# Set exercise A
Pull from the Marfa Ekimova biography, word for word, everything from "Marfa Ekimova (born" down to "Games in Paris.".
# Set exercise B
Extend the biography of the gymnast Marfa Ekimova, picking up after its final sentence.

-- start Extract --

Marfa Ekimova (born 17 January 2005) is a Russian born British rhythmic gymnast. She s the 2022 Commonwealth Games All-Around champion.

Personal life 
Born in Saint Petersburg, Russia, at age two she moved to London, England. She took up gymnastics at age six after having tried different sports, dance and theatre but, even though she stated that when she first tried the sport she hated it, rhythmic gymnastics was her passion. She now trains up to eight hours a day. In her spare time, Marfa is a passionate music lover, especially playing the bassoon and piano, and studies A Level music at Trinity Laban Conservatory as well as completing her NCFE Level 3 Diploma/Extended Diploma in Sport and Physical Activity at the City of Westminster College. Ekimova speaks English and Russian. Her dream is to compete at the 2024 Olympic Games in Paris.

Career 
Ekimova debuted as a senior internationally at 2021 European Championships in Varna, representing Great Britain along Alice Leaper and Gemma Frizelle. She was 17th in the team competition, 33rd with hoop, 51st with ball and 37th with clubs. In October she was selected for the World Championship in Kitakyushu, where she was 44th in the All-Around, 39th with hoop, 53rd with ball, 38th with clubs and 59th with ribbon.

-- end Extract --
-- start Stored records --

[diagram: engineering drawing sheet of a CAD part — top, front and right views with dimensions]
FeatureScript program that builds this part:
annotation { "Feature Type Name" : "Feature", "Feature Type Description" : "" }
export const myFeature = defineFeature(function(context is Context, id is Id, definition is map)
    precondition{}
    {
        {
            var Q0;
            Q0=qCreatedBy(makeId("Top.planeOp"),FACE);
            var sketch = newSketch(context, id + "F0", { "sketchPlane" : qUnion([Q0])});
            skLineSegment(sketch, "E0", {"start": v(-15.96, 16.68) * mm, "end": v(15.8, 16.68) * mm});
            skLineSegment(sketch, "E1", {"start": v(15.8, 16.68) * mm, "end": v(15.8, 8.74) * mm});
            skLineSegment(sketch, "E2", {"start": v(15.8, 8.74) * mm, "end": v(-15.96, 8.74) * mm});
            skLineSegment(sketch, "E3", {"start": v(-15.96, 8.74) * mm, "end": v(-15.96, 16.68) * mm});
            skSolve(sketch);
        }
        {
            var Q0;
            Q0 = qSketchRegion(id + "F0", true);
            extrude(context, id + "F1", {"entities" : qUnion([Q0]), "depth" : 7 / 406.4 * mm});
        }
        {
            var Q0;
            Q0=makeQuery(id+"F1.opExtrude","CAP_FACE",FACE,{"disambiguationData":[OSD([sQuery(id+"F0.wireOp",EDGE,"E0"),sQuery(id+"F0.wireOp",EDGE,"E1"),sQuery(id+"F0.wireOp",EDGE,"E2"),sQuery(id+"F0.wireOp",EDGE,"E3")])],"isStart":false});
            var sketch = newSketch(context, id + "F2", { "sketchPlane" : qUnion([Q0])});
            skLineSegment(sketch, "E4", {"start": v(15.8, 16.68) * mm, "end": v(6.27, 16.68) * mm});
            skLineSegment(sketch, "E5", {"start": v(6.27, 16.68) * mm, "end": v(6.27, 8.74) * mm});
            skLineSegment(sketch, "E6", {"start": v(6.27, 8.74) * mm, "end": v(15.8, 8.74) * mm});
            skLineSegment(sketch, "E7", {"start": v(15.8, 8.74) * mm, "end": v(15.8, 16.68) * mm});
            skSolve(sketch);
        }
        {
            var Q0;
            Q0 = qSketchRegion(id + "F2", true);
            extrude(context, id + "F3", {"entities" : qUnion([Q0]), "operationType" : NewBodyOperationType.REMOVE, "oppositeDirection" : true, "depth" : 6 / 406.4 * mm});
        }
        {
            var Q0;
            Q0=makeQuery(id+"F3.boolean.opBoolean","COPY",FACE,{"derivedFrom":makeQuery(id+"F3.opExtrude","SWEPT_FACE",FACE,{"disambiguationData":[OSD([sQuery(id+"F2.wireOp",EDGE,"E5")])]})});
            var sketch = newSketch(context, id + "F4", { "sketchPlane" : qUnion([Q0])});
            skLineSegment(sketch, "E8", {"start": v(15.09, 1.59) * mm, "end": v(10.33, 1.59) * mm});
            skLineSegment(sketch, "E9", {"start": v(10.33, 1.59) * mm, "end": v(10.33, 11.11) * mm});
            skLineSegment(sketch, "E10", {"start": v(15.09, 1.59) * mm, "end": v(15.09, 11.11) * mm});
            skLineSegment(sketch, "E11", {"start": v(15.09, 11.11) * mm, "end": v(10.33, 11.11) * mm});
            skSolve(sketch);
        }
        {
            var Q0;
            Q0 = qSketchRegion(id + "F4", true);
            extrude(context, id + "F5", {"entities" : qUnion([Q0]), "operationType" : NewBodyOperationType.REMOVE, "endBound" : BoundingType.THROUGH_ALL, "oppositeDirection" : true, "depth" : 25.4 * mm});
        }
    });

-- end Stored records --

# Right answer A
Marfa Ekimova (born 17 January 2005) is a Russian born British rhythmic gymnast. She s the 2022 Commonwealth Games All-Around champion.

Personal life 
Born in Saint Petersburg, Russia, at age two she moved to London, England. She took up gymnastics at age six after having tried different sports, dance and theatre but, even though she stated that when she first tried the sport she hated it, rhythmic gymnastics was her passion. She now trains up to eight hours a day. In her spare time, Marfa is a passionate music lover, especially playing the bassoon and piano, and studies A Level music at Trinity Laban Conservatory as well as completing her NCFE Level 3 Diploma/Extended Diploma in Sport and Physical Activity at the City of Westminster College. Ekimova speaks English and Russian. Her dream is to compete at the 2024 Olympic Games in Paris.

# Right answer B
In 2022 she competed at the World Cup in Portimão in May, finishing 30th in the All-Around, 21st with hoop, 43rd with ball, 19th with clubs, 34th with ribbon. In June she took part in the European Championships in Tel Aviv with teammates Louise Christie and Alice Leaper the senior national group and juniors Melissa Toma, Elizaveta Andreeva and Nicole Kalnina . Marfa was 16th in the team competition, 23rd with hoop, 30th with ball, 28th with clubs and 31st in the All-Around. In early August she competed at the Commonwealth Games in Birmingham, winning bronze in the team competition with Alice Leaper and Saffron Severn, she was 4th with hoop and ball, 6th with ribbon and won an historical gold in the All-Around, becoming the first English gymnast to do so. And in September she was chosen as GBR's representative for the World Championships in Sofia, she was 38th with hoop and 35th with ball after day one of qualification, but she had to withdraw from competition.

Achievements 

 First English rhythmic gymnast to win a gold medal in the All-Around at the Commonwealth Games.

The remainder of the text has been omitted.